Their opponents replied limply with innings of 31 and 52. Hopefully, rather than feel embarrasse­d, they have learned to dine out on their role in helping history be made.

Overnight, Dhanawade went from being the teenage son of a rickshaw driver to an internatio­nal sensation. His state government paid for his subsequent education and cricket coaching.

But the high expectatio­n was a hindrance as much as a help. “Every time I walked out to bat, I used to feel the pressure and that on occasions got the better of me. It became difficult for me as I lost focus at times and played a loose shot,” he admitted in 2021.

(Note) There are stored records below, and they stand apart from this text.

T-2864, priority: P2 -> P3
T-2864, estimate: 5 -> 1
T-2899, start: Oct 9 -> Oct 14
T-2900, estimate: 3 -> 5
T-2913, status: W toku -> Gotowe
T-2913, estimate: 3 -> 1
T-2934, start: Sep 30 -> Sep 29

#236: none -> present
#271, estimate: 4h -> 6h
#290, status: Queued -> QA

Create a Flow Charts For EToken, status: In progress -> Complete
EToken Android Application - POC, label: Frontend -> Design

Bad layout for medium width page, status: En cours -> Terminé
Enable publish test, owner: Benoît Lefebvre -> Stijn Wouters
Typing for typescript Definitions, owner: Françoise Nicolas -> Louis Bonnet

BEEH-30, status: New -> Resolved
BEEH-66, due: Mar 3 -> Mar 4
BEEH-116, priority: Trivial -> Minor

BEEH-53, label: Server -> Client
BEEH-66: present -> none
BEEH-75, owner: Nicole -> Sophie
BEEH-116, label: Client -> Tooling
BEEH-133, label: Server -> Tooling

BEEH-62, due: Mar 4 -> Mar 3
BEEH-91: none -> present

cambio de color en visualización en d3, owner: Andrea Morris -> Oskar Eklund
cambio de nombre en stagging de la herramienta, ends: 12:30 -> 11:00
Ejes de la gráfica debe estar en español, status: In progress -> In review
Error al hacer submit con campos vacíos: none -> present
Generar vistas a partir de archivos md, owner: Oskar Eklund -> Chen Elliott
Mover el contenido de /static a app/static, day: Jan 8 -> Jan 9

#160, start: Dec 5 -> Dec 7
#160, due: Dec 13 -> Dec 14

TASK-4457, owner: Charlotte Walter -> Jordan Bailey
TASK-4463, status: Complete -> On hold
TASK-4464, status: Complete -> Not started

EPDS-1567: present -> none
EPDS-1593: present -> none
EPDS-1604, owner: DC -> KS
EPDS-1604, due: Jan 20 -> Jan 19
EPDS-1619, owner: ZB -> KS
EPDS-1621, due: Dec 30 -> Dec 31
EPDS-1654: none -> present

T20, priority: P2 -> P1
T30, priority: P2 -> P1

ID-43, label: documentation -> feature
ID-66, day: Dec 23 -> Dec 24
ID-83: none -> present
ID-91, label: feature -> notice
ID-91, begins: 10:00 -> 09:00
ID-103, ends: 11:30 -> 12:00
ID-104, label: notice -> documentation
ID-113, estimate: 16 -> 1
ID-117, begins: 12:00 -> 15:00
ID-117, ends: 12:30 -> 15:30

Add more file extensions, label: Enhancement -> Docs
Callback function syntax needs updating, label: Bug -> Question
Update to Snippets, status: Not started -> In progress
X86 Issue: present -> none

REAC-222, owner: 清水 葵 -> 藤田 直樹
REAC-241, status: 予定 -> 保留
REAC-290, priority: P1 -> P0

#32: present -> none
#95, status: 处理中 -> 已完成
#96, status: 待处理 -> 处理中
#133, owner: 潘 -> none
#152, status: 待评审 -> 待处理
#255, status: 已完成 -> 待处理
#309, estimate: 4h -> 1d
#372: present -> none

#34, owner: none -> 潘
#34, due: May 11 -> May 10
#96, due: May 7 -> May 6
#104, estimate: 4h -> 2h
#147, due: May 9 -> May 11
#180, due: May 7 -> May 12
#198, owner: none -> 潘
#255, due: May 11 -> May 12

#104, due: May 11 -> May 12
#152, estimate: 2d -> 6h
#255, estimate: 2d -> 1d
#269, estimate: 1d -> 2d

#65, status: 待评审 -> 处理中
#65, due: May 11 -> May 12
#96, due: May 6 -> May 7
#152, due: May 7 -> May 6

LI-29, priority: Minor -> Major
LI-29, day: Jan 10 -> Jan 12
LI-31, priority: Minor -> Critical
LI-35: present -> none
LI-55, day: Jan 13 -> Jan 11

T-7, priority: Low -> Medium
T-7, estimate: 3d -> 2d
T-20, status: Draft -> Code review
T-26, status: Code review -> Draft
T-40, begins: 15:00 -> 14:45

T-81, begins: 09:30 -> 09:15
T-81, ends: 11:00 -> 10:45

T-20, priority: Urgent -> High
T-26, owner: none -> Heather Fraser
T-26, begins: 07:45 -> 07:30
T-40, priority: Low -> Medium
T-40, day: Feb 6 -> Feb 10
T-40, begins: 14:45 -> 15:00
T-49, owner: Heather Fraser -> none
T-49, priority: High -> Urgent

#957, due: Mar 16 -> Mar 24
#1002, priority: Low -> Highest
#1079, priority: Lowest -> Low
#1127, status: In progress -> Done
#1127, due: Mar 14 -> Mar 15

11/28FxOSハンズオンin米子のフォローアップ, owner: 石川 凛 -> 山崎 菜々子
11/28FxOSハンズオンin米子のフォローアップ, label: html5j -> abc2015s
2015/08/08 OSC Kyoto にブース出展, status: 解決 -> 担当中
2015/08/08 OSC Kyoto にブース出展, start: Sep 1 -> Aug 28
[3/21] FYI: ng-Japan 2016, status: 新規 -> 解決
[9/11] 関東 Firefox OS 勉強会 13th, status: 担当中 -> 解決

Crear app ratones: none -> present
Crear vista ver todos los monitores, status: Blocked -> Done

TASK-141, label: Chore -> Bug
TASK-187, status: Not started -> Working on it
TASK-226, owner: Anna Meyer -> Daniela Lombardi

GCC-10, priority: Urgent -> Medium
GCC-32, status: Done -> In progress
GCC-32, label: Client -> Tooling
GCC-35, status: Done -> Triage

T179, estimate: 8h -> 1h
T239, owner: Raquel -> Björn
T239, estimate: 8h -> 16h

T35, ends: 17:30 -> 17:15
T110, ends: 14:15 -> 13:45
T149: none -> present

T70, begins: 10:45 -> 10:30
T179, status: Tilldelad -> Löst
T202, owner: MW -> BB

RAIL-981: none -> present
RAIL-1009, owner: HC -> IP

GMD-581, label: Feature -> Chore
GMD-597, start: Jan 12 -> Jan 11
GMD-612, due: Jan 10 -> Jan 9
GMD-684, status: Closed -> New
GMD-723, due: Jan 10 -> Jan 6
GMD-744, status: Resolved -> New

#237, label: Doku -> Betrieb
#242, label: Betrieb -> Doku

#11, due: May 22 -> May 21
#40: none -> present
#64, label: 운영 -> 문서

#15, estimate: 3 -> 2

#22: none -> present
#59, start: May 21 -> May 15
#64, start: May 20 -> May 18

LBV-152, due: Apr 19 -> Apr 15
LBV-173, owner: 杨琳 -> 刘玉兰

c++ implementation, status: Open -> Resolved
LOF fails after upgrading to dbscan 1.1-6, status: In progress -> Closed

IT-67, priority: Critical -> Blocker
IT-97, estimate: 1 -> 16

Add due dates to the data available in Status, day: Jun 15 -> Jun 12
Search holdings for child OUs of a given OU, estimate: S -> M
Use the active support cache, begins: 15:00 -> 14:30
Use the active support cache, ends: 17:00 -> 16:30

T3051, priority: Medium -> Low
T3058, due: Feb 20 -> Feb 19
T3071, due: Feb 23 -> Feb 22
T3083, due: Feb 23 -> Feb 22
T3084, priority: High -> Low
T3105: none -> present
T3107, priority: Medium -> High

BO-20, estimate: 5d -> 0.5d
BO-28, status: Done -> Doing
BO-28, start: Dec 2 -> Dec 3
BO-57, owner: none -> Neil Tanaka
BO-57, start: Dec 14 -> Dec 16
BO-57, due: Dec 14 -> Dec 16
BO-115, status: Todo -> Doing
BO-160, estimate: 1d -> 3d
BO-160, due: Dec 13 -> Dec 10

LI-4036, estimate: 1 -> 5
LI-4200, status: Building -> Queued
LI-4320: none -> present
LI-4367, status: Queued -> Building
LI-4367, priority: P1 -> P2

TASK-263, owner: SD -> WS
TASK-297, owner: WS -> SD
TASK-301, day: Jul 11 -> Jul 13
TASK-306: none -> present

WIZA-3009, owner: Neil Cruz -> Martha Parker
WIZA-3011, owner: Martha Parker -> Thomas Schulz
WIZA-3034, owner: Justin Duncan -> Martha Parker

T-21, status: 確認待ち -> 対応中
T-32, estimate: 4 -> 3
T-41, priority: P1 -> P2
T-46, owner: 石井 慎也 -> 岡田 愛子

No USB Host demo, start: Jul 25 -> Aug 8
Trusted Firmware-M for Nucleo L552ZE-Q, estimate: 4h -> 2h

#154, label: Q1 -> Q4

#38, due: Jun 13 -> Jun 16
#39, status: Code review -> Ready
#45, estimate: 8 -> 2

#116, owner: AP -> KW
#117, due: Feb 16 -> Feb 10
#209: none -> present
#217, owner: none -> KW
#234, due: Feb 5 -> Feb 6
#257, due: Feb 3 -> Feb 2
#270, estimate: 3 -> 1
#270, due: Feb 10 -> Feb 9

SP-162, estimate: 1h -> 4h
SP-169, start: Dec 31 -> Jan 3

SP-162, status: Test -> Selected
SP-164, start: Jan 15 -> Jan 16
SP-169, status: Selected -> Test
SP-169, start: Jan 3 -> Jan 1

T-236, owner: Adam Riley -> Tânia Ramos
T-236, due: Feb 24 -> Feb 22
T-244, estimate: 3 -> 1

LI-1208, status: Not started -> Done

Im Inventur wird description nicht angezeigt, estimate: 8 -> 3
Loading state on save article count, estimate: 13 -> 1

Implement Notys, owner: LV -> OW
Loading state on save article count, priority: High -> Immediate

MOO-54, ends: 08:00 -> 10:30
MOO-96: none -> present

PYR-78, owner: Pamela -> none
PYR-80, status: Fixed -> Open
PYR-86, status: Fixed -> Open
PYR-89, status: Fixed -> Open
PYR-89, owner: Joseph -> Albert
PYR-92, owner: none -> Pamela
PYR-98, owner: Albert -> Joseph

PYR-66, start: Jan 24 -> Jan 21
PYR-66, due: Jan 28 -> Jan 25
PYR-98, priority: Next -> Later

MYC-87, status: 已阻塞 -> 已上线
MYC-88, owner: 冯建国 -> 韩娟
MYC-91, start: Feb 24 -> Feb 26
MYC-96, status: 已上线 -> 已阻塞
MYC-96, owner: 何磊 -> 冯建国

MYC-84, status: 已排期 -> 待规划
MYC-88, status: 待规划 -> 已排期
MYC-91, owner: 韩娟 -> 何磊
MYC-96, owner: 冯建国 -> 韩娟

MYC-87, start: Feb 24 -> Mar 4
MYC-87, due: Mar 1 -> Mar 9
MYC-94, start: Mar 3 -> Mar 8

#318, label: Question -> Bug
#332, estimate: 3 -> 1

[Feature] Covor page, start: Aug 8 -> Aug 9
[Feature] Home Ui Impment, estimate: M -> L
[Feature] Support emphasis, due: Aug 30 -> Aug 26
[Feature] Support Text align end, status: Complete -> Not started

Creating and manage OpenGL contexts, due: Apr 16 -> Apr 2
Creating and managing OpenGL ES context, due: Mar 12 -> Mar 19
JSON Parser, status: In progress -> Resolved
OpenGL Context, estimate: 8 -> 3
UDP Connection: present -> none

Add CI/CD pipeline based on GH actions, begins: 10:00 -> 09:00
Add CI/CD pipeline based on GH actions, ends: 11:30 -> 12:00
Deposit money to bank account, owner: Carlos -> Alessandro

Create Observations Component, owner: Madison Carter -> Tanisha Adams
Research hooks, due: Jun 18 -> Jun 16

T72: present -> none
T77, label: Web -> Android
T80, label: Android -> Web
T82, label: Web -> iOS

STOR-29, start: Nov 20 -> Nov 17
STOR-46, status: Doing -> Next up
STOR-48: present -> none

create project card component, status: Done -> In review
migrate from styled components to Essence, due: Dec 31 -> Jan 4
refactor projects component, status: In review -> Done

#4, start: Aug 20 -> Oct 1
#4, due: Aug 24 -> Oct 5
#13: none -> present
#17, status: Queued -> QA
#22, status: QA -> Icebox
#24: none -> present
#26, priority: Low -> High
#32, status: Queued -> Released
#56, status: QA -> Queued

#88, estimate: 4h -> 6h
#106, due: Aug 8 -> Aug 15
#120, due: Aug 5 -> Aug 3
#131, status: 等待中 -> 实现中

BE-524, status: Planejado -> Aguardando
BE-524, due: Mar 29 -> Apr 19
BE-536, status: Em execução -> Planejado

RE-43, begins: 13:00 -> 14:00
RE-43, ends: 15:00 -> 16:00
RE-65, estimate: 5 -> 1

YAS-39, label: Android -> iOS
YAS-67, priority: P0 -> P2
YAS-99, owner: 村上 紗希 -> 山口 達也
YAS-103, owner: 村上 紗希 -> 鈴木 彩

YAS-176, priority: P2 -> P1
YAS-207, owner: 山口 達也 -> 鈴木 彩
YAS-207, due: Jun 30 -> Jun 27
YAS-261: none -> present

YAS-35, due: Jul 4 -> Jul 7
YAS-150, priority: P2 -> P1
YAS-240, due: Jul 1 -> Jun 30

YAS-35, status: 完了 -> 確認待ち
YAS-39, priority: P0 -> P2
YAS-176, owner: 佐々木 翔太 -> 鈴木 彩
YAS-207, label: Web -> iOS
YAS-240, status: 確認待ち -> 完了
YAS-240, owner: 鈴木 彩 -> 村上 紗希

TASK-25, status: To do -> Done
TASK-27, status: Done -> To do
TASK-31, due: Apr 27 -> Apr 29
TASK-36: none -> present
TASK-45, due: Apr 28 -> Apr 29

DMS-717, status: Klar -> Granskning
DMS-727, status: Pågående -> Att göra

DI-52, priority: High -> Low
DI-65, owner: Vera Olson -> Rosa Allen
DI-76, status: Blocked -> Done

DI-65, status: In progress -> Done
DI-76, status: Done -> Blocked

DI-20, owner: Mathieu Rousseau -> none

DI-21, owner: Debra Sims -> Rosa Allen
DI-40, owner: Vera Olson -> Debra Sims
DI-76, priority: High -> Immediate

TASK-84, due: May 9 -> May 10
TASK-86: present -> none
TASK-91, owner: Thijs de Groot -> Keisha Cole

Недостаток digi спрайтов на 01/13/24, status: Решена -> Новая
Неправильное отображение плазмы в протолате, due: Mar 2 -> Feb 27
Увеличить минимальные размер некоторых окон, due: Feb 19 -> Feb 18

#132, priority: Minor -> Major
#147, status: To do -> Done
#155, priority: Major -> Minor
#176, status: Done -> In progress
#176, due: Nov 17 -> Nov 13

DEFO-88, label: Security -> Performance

By then, Covid lockdowns had denied him — and countless other up-and-coming cricketers at the formative period of their developmen­t — two seasons of trials. By 2022, he was playing for Northwick Cricket Club in Cheshire. Age 23, his sights are still set on proving he was not a “one-knock wonder” and playing for India. But of this there is, as yet, no sign.

Dhanawade beat the record which had lasted for 116 years, set in 1899 by A.E.J. (Arthur) Collins, a 13-year-old playing in an inter-house match at Clifton College.

Crowds accumulate­d along with his profusion of boundaries over the course of his four days at the crease and prompted a report in The Times . He notched up 628 not out.

Aged 16, Collins joined the Royal Military Academy, Woolwich (for whom he scored a century against Sandhurst) and played at Lord’s for the Royal Engineers.

His army career, however, took precedence. Mentioned in despatches, he was killed at the First Battle of Ypres on 11 November 1914.